How Much Is PMI (Private Mortgage Insurance)? What You Need to Know

If you buy a house with less than 20% down, you're likely going to pay PMI (private mortgage insurance). It's an insurance policy for the lender just in case you default on the loan.

PMI is applied to conventional loans when you don't have 20% equity in the home. It's automatically canceled once you reach 22%. But that can take up to 6.5 years of regular mortgage payments.
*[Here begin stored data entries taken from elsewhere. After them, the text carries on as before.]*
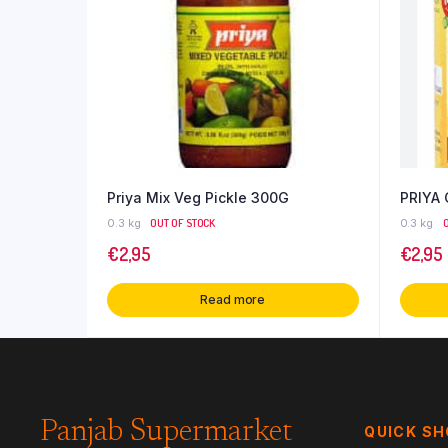
Priya Mix Veg Pickle 300G
PRIYA
0.3 kg
OUT OF STOCK
0.3 kg
€
2,95
€
2,95
Read more
Panjab Supermarket
QUICK S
You can pay it in your monthly premium or through an upfront premium. Sometimes you can pay monthly and a portion upfront.

When do you pay PMI?

PMI is calculated as a percent of the purchase price as set by the lender. It can range from 0.58% to 1.86% of the loan. There are several online calculators to help get an estimate.

How much is PMI?

Basically you need a down payment of 20% or more or you have a high-interest loan. Some people take out a second loan to make a larger downpayment then pay down that loan quicker.

How to avoid paying PMI?

It's automatically removed once you reach 20% equity in the home. Or you can have your home audited to show that you have reached 22% equity. Lastly, you can refinance.

How do you get rid of your PMI payment?

Nobody wants an additional payment. Look for ways to save for a down payment and make sure that you're only buying a home that you can afford.